Kan grupları ile bazı hastalıklar arasında bir ilişki var mıdır?
Bazı kan gruplarının belli hastalıklara yakalanma riskini arttırdığına dair kanıtlar var. Bir çalışma, 0 kan grubuna sahip kişilerin kalp krizi veya felç geçirme riskinin ortalamadan daha düşük, AB grubu kişilerinse ortalamadan daha yüksek olduğunu göstermektedir. Buna karşılık, 0 grubu kişilerde mide ülseri ve cilt kanserine yakalanma riski de daha yüksektir.

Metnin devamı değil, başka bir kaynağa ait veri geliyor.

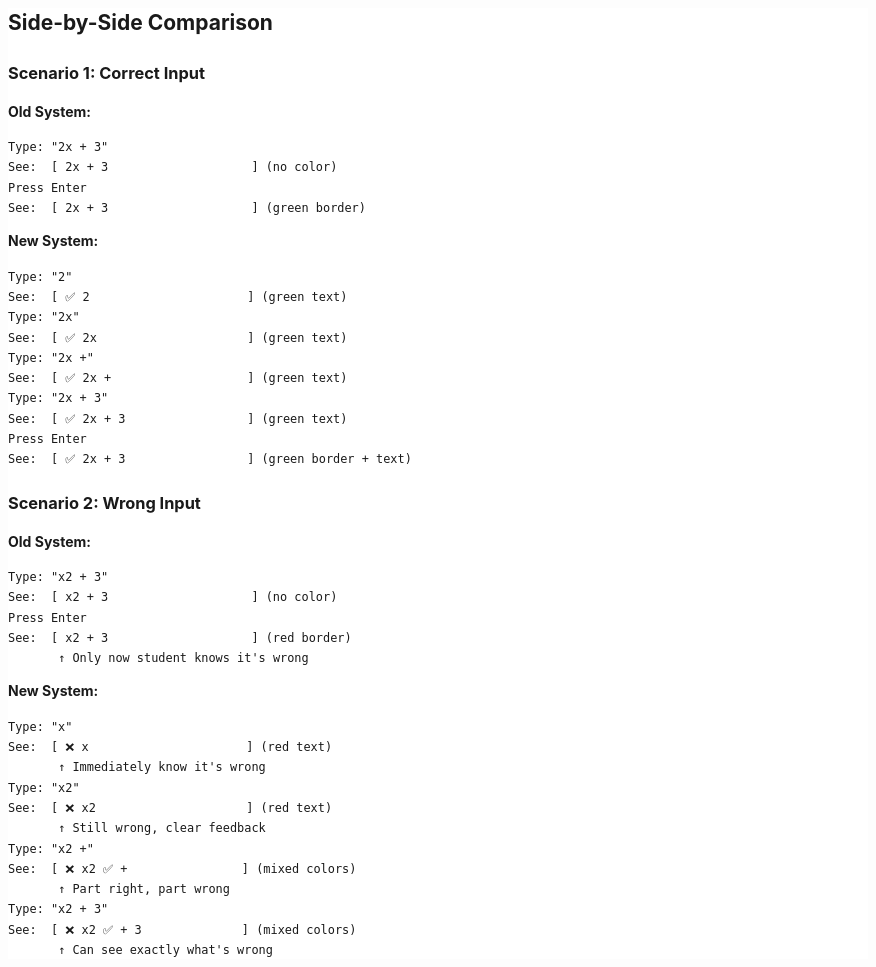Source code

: ## Side-by-Side Comparison

### Scenario 1: Correct Input

**Old System:**

```
Type: "2x + 3"
See:  [ 2x + 3                    ] (no color)
Press Enter
See:  [ 2x + 3                    ] (green border)
```

**New System:**

```
Type: "2"
See:  [ ✅ 2                      ] (green text)
Type: "2x"
See:  [ ✅ 2x                     ] (green text)
Type: "2x +"
See:  [ ✅ 2x +                   ] (green text)
Type: "2x + 3"
See:  [ ✅ 2x + 3                 ] (green text)
Press Enter
See:  [ ✅ 2x + 3                 ] (green border + text)
```

### Scenario 2: Wrong Input

**Old System:**

```
Type: "x2 + 3"
See:  [ x2 + 3                    ] (no color)
Press Enter
See:  [ x2 + 3                    ] (red border)
       ↑ Only now student knows it's wrong
```

**New System:**

```
Type: "x"
See:  [ ❌ x                      ] (red text)
       ↑ Immediately know it's wrong
Type: "x2"
See:  [ ❌ x2                     ] (red text)
       ↑ Still wrong, clear feedback
Type: "x2 +"
See:  [ ❌ x2 ✅ +                ] (mixed colors)
       ↑ Part right, part wrong
Type: "x2 + 3"
See:  [ ❌ x2 ✅ + 3              ] (mixed colors)
       ↑ Can see exactly what's wrong
```
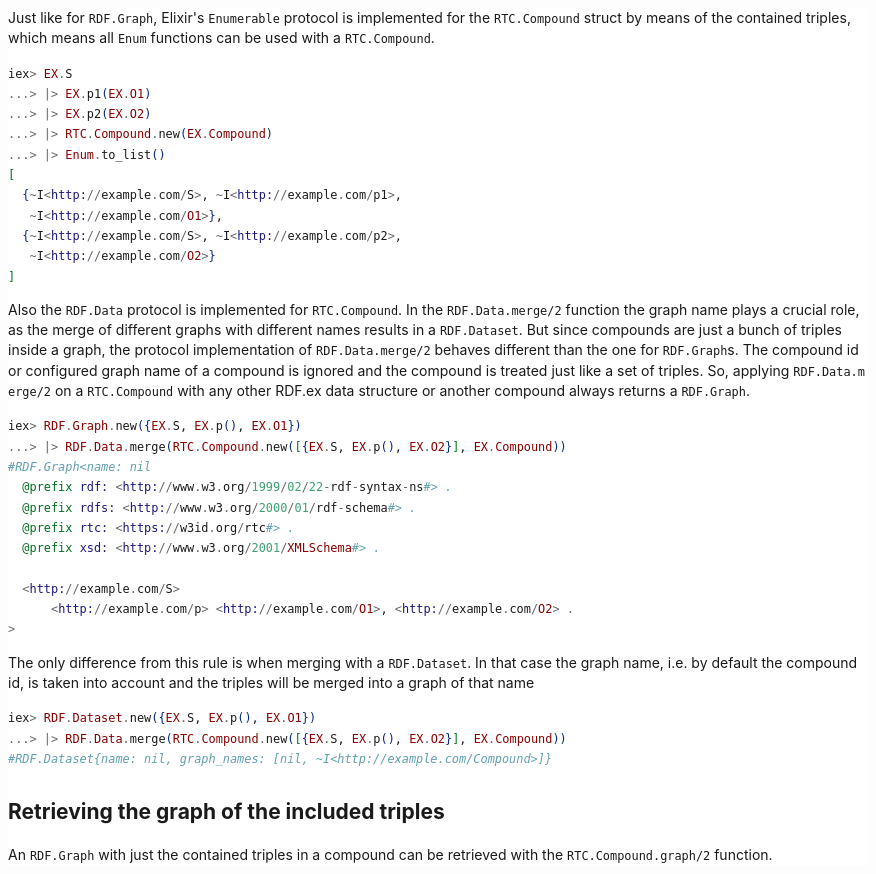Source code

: Just like for `RDF.Graph`, Elixir's `Enumerable` protocol is implemented for the `RTC.Compound` struct by means of the contained triples, which means all `Enum` functions can be used with a `RTC.Compound`.

```elixir
iex> EX.S 
...> |> EX.p1(EX.O1)
...> |> EX.p2(EX.O2)
...> |> RTC.Compound.new(EX.Compound)
...> |> Enum.to_list()
[
  {~I<http://example.com/S>, ~I<http://example.com/p1>,
   ~I<http://example.com/O1>},
  {~I<http://example.com/S>, ~I<http://example.com/p2>,
   ~I<http://example.com/O2>}
]
```

Also the `RDF.Data` protocol is implemented for `RTC.Compound`. In the `RDF.Data.merge/2` function the graph name plays a crucial role, as the merge of different graphs with different names results in a `RDF.Dataset`. But since compounds are just a bunch of triples inside a graph, the protocol implementation of `RDF.Data.merge/2` behaves different than the one for `RDF.Graph`s. The compound id or configured graph name of a compound is ignored and the compound is treated just like a set of triples. So, applying `RDF.Data.merge/2` on a `RTC.Compound` with any other RDF.ex data structure or another compound always returns a `RDF.Graph`.

```elixir
iex> RDF.Graph.new({EX.S, EX.p(), EX.O1})
...> |> RDF.Data.merge(RTC.Compound.new([{EX.S, EX.p(), EX.O2}], EX.Compound))
#RDF.Graph<name: nil
  @prefix rdf: <http://www.w3.org/1999/02/22-rdf-syntax-ns#> .
  @prefix rdfs: <http://www.w3.org/2000/01/rdf-schema#> .
  @prefix rtc: <https://w3id.org/rtc#> .
  @prefix xsd: <http://www.w3.org/2001/XMLSchema#> .

  <http://example.com/S>
      <http://example.com/p> <http://example.com/O1>, <http://example.com/O2> .
>
```

The only difference from this rule is when merging with a `RDF.Dataset`. In that case the graph name, i.e. by default the compound id, is taken into account and the triples will be merged into a graph of that name

```elixir
iex> RDF.Dataset.new({EX.S, EX.p(), EX.O1})
...> |> RDF.Data.merge(RTC.Compound.new([{EX.S, EX.p(), EX.O2}], EX.Compound))
#RDF.Dataset{name: nil, graph_names: [nil, ~I<http://example.com/Compound>]}
```


## Retrieving the graph of the included triples

An `RDF.Graph` with just the contained triples in a compound can be retrieved with the `RTC.Compound.graph/2` function.
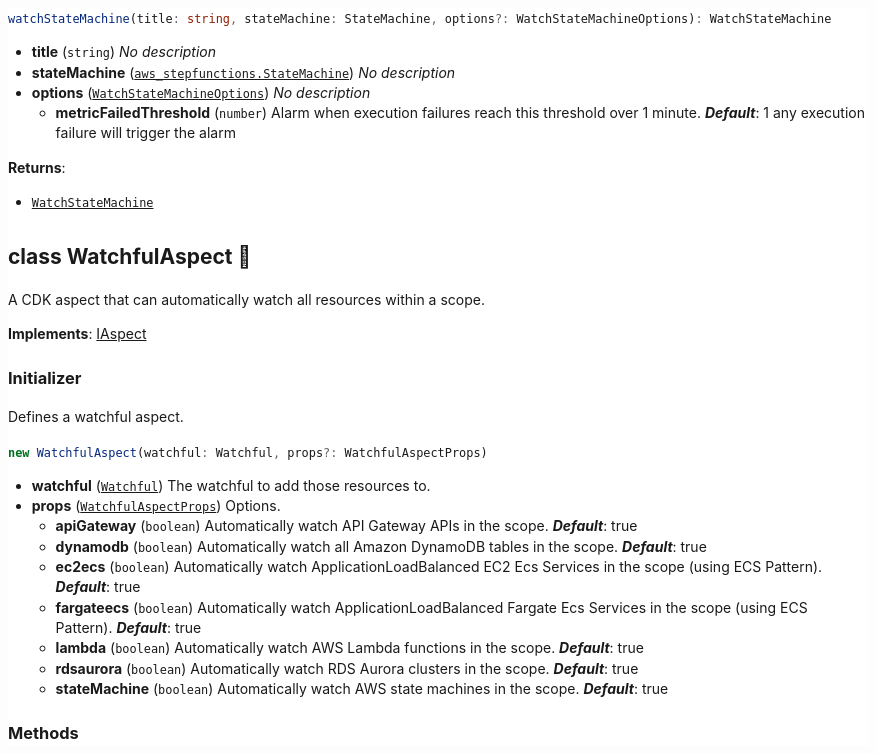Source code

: 

```ts
watchStateMachine(title: string, stateMachine: StateMachine, options?: WatchStateMachineOptions): WatchStateMachine
```

* **title** (<code>string</code>)  *No description*
* **stateMachine** (<code>[aws_stepfunctions.StateMachine](#aws-cdk-lib-aws-stepfunctions-statemachine)</code>)  *No description*
* **options** (<code>[WatchStateMachineOptions](#cdk-watchful-watchstatemachineoptions)</code>)  *No description*
  * **metricFailedThreshold** (<code>number</code>)  Alarm when execution failures reach this threshold over 1 minute. __*Default*__: 1 any execution failure will trigger the alarm

__Returns__:
* <code>[WatchStateMachine](#cdk-watchful-watchstatemachine)</code>



## class WatchfulAspect 🔹 <a id="cdk-watchful-watchfulaspect"></a>

A CDK aspect that can automatically watch all resources within a scope.

__Implements__: [IAspect](#aws-cdk-lib-iaspect)

### Initializer


Defines a watchful aspect.

```ts
new WatchfulAspect(watchful: Watchful, props?: WatchfulAspectProps)
```

* **watchful** (<code>[Watchful](#cdk-watchful-watchful)</code>)  The watchful to add those resources to.
* **props** (<code>[WatchfulAspectProps](#cdk-watchful-watchfulaspectprops)</code>)  Options.
  * **apiGateway** (<code>boolean</code>)  Automatically watch API Gateway APIs in the scope. __*Default*__: true
  * **dynamodb** (<code>boolean</code>)  Automatically watch all Amazon DynamoDB tables in the scope. __*Default*__: true
  * **ec2ecs** (<code>boolean</code>)  Automatically watch ApplicationLoadBalanced EC2 Ecs Services in the scope (using ECS Pattern). __*Default*__: true
  * **fargateecs** (<code>boolean</code>)  Automatically watch ApplicationLoadBalanced Fargate Ecs Services in the scope (using ECS Pattern). __*Default*__: true
  * **lambda** (<code>boolean</code>)  Automatically watch AWS Lambda functions in the scope. __*Default*__: true
  * **rdsaurora** (<code>boolean</code>)  Automatically watch RDS Aurora clusters in the scope. __*Default*__: true
  * **stateMachine** (<code>boolean</code>)  Automatically watch AWS state machines in the scope. __*Default*__: true


### Methods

Tabii bunlar kan grubunuz sayesinde bazı hastalıklara yakalanma riskiniz hiç yoktur demek değil. Beslenme düzeni ve spor alışkanlığı gibi pek çok faktörün insan sağlığı üzerinde kan grubundan çok daha net etkileri olduğu bilimsel olarak kanıtlanmıştır.

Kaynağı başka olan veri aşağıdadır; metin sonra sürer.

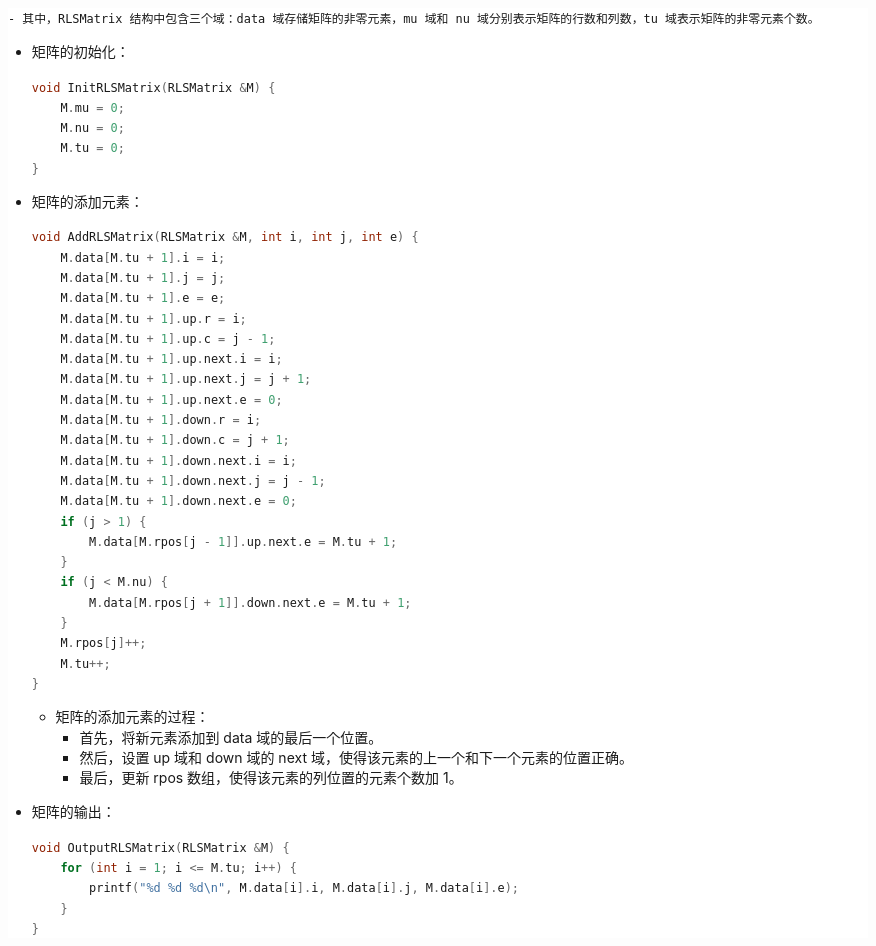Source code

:     - 其中，RLSMatrix 结构中包含三个域：data 域存储矩阵的非零元素，mu 域和 nu 域分别表示矩阵的行数和列数，tu 域表示矩阵的非零元素个数。

  - 矩阵的初始化：

    ```c
    void InitRLSMatrix(RLSMatrix &M) {
        M.mu = 0;
        M.nu = 0;
        M.tu = 0;
    }
    ```

  - 矩阵的添加元素：

    ```c
    void AddRLSMatrix(RLSMatrix &M, int i, int j, int e) {
        M.data[M.tu + 1].i = i;
        M.data[M.tu + 1].j = j;
        M.data[M.tu + 1].e = e;
        M.data[M.tu + 1].up.r = i;
        M.data[M.tu + 1].up.c = j - 1;
        M.data[M.tu + 1].up.next.i = i;
        M.data[M.tu + 1].up.next.j = j + 1;
        M.data[M.tu + 1].up.next.e = 0;
        M.data[M.tu + 1].down.r = i;
        M.data[M.tu + 1].down.c = j + 1;
        M.data[M.tu + 1].down.next.i = i;
        M.data[M.tu + 1].down.next.j = j - 1;
        M.data[M.tu + 1].down.next.e = 0;
        if (j > 1) {
            M.data[M.rpos[j - 1]].up.next.e = M.tu + 1;
        }
        if (j < M.nu) {
            M.data[M.rpos[j + 1]].down.next.e = M.tu + 1;
        }
        M.rpos[j]++;
        M.tu++;
    }
    ```

    - 矩阵的添加元素的过程：
      - 首先，将新元素添加到 data 域的最后一个位置。
      - 然后，设置 up 域和 down 域的 next 域，使得该元素的上一个和下一个元素的位置正确。
      - 最后，更新 rpos 数组，使得该元素的列位置的元素个数加 1。

  - 矩阵的输出：

    ```c
    void OutputRLSMatrix(RLSMatrix &M) {
        for (int i = 1; i <= M.tu; i++) {
            printf("%d %d %d\n", M.data[i].i, M.data[i].j, M.data[i].e);
        }
    }
    ```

En çok bulunan kan grubu hangisidir?
Bu konuda dünya çapında yapılmış bir araştırmadan bahsetmek zor. Dünyada en çok 0+ kan grubuna sahip insan varken, en az AB- kan grubuna sahip kişi bulunur. Türkiye’de ise kan grubu oranları şu şekildedir:
A Rh(+) – % 37
0 Rh(+) – % 30
B Rh(+) – % 14
AB Rh(+) – % 7
A Rh(-) – % 5
0 Rh(-) – % 4
B Rh(-) – % 2
AB Rh(-) – % 1
Hayvanların kan grupları var mıdır?
Evet vardır, ancak insanlarınkinden farklıdır. Bu farklılık 17. yüzyıldaki hastaların şifayı hayvan kanında bulamamış olmalarının da sebebidir. Türler arasındaki kan grupları bazen bilim insanları tarafından aynı şekilde adlandırılsa da, açık bir şekilde farklıdır. Örneğin kedilerde de A ve B antijenleri bulunur, ancak bunlar insanlarda bulunun A ve B antijenlerinden farklıdır.

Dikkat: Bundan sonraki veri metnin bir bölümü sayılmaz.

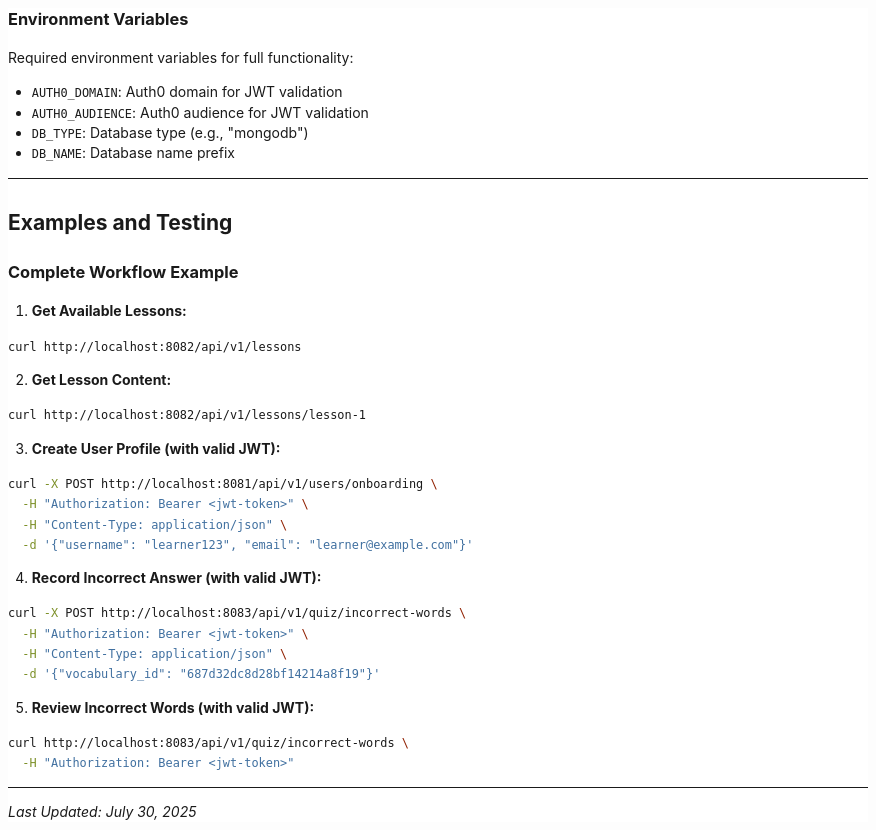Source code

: ### Environment Variables

Required environment variables for full functionality:

- `AUTH0_DOMAIN`: Auth0 domain for JWT validation
- `AUTH0_AUDIENCE`: Auth0 audience for JWT validation
- `DB_TYPE`: Database type (e.g., "mongodb")
- `DB_NAME`: Database name prefix

---

## Examples and Testing

### Complete Workflow Example

1. **Get Available Lessons:**

```bash
curl http://localhost:8082/api/v1/lessons
```

2. **Get Lesson Content:**

```bash
curl http://localhost:8082/api/v1/lessons/lesson-1
```

3. **Create User Profile (with valid JWT):**

```bash
curl -X POST http://localhost:8081/api/v1/users/onboarding \
  -H "Authorization: Bearer <jwt-token>" \
  -H "Content-Type: application/json" \
  -d '{"username": "learner123", "email": "learner@example.com"}'
```

4. **Record Incorrect Answer (with valid JWT):**

```bash
curl -X POST http://localhost:8083/api/v1/quiz/incorrect-words \
  -H "Authorization: Bearer <jwt-token>" \
  -H "Content-Type: application/json" \
  -d '{"vocabulary_id": "687d32dc8d28bf14214a8f19"}'
```

5. **Review Incorrect Words (with valid JWT):**

```bash
curl http://localhost:8083/api/v1/quiz/incorrect-words \
  -H "Authorization: Bearer <jwt-token>"
```

---

_Last Updated: July 30, 2025_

Xenotransfusion asırlar önce yasaklansa da, günümüzde farklı bir şekilde de olsa geri dönmeye yaklaşmıştır. Bilim insanları, genetik mühendislikle domuzlarda insana uygun kan hücreleri üretme çalışmalarına devam etmektedir. Kanla ilgili bir başka çalışma alanı da sentetik kandır. Başarı sağlanırsa kan yetmezliğine bağlı pek çok hastalığın çaresi bulunabilir, nadir kana sahip kişiler için bu bulunmaz bir nimet olacaktır.